Types of Nutrients Children with Cerebral Palsy Need, But May Lack:

• Vitamin D and Calcium

Study shows that adding vitamin D and calcium will increase bone mineral density(BMD) of children with CP  and hence might have a protective effect on atraumatic fractures.

• Magnesium

In some countries, the use of magnesium is routinely used by infants for the prevention of cerebral palsy. It is hypothesised that Magnesium has a neuroprotective effect, but the mechanisms remain unclear.

• Iron

Iron is found to be low in the serum of children with CP, generally due to insufficient iron intake. 

• Vitamin C

It can acutely stimulate norepinephrine synthesis in neurosecretory cells.

Summary

It is a consensus that the aetiology of CP is multifactorial, and there is no standard nutritional therapy for encountering their nutritional deficit. If nutritional deficiencies in children with CP are neglected, they might face other serious health problems such as fractures, scurvy, anaemias.  Prevention is better than cure; oral supplements are suggested to be used to prevent this devastating situation from happening.

Reference:

1.Kuperminc MN, Gottrand F, Samson-Fang L, Arvedson J, Bell K, Craig GM, Sullivan PB. Nutritional management of children with cerebral palsy: a practical guide. Eur J Clin Nutr. 2013 Dec;67 Suppl 2:S21-3. doi: 10.1038/ejcn.2013.227. Erratum in: Eur J Clin Nutr. 2014 Feb;68(2):284. PMID: 24301005.
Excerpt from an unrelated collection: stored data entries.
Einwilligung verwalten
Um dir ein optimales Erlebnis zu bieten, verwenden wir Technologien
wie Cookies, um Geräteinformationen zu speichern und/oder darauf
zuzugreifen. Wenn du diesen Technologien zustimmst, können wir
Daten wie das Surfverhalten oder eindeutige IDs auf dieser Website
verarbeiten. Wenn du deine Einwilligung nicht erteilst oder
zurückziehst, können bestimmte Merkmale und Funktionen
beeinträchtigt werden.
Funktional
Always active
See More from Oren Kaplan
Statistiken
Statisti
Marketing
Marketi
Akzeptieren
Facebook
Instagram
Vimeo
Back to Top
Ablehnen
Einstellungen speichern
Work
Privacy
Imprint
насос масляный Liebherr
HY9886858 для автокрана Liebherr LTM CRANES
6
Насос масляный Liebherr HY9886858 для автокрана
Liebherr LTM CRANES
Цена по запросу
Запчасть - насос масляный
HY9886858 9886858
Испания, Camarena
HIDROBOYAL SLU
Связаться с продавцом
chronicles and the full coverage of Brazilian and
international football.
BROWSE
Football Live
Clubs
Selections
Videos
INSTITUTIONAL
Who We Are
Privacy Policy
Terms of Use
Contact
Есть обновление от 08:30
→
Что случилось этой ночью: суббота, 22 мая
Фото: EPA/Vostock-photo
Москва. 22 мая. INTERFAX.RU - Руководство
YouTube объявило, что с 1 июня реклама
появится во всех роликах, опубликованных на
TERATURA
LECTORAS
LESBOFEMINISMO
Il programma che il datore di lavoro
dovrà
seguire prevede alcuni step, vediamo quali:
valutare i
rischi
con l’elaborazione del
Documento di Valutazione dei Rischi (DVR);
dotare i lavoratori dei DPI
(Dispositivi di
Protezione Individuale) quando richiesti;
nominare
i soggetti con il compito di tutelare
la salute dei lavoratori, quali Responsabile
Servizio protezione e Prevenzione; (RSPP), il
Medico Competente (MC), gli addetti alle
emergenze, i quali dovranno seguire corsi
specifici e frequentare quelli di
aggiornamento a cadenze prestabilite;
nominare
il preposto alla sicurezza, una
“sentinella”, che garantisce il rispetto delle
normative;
2.Hutton JL, Pharoah PO. Life expectancy in severe cerebral palsy. Arch Dis Child. 2006 Mar;91(3):254-8. doi: 10.1136/adc.2005.075002. PMID: 16492890; PMCID: PMC2065925.

3.Kuperminc MN, Stevenson RD. Growth and nutrition disorders in children with cerebral palsy. Dev Disabil Res Rev. 2008;14(2):137-46. doi: 10.1002/ddrr.14. PMID: 18646022; PMCID: PMC2830751.

4.Jekovec-Vrhovsek M, Kocijancic A, Prezelj J. Effect of vitamin D and calcium on bone mineral density in children with CP and epilepsy in full-time care. Dev Med Child Neurol. 2000 Jun;42(6):403-5. PMID: 10875526.

5.Le Roy C, Barja S, Sepúlveda C, Guzmán ML, Olivarez M, Figueroa MJ, Alvarez M. Vitamin D and iron deficiencies in children and adolescents with cerebral palsy. Neurologia (Engl Ed). 2021 Mar;36(2):112-118. English, Spanish. doi: 10.1016/j.nrl.2017.11.005. Epub 2018 Jan 17. PMID: 29342407.